## STORED DATA
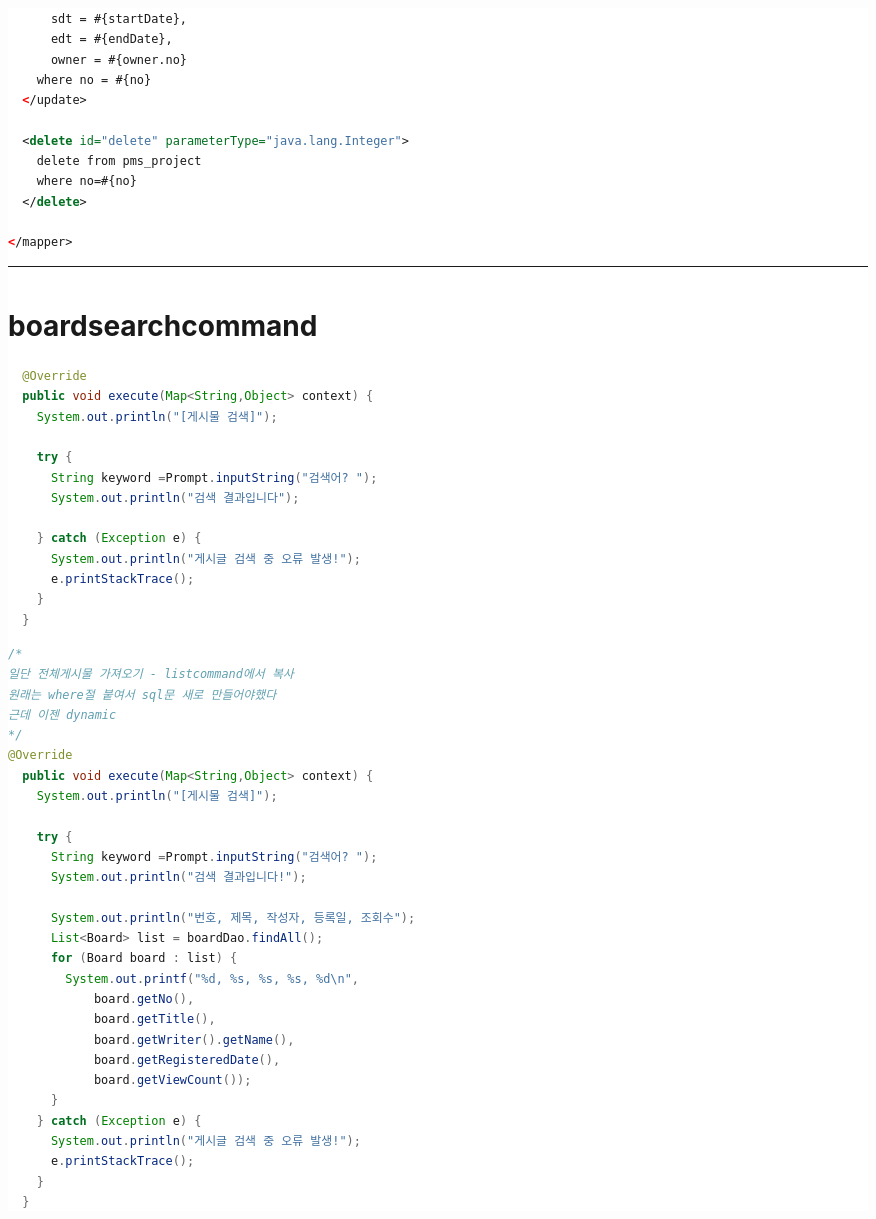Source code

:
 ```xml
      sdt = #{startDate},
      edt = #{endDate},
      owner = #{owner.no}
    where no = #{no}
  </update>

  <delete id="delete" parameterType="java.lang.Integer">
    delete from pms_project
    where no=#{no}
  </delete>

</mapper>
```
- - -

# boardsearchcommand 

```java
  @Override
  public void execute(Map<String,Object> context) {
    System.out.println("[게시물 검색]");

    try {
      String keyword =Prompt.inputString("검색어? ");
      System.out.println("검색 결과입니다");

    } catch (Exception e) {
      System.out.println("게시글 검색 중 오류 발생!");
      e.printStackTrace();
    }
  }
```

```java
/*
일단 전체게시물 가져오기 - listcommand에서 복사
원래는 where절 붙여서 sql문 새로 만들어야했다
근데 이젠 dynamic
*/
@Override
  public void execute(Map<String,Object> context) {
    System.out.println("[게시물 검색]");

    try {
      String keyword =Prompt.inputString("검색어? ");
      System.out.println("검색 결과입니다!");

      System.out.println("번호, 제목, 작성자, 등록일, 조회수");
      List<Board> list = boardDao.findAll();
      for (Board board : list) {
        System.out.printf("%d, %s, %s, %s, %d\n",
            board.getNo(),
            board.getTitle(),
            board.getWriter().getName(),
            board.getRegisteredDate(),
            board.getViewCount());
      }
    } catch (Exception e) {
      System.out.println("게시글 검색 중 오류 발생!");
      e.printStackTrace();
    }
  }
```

## TASK OBJECTIVE
The entries above need to be output again in full, exactly, and without pictures.

## EXERCISE RESPONSE
Source code

:
 ```xml
      sdt = #{startDate},
      edt = #{endDate},
      owner = #{owner.no}
    where no = #{no}
  </update>

  <delete id="delete" parameterType="java.lang.Integer">
    delete from pms_project
    where no=#{no}
  </delete>

</mapper>
```
- - -

# boardsearchcommand 

```java
  @Override
  public void execute(Map<String,Object> context) {
    System.out.println("[게시물 검색]");

    try {
      String keyword =Prompt.inputString("검색어? ");
      System.out.println("검색 결과입니다");

    } catch (Exception e) {
      System.out.println("게시글 검색 중 오류 발생!");
      e.printStackTrace();
    }
  }
```

```java
/*
일단 전체게시물 가져오기 - listcommand에서 복사
원래는 where절 붙여서 sql문 새로 만들어야했다
근데 이젠 dynamic
*/
@Override
  public void execute(Map<String,Object> context) {
    System.out.println("[게시물 검색]");

    try {
      String keyword =Prompt.inputString("검색어? ");
      System.out.println("검색 결과입니다!");

      System.out.println("번호, 제목, 작성자, 등록일, 조회수");
      List<Board> list = boardDao.findAll();
      for (Board board : list) {
        System.out.printf("%d, %s, %s, %s, %d\n",
            board.getNo(),
            board.getTitle(),
            board.getWriter().getName(),
            board.getRegisteredDate(),
            board.getViewCount());
      }
    } catch (Exception e) {
      System.out.println("게시글 검색 중 오류 발생!");
      e.printStackTrace();
    }
  }
```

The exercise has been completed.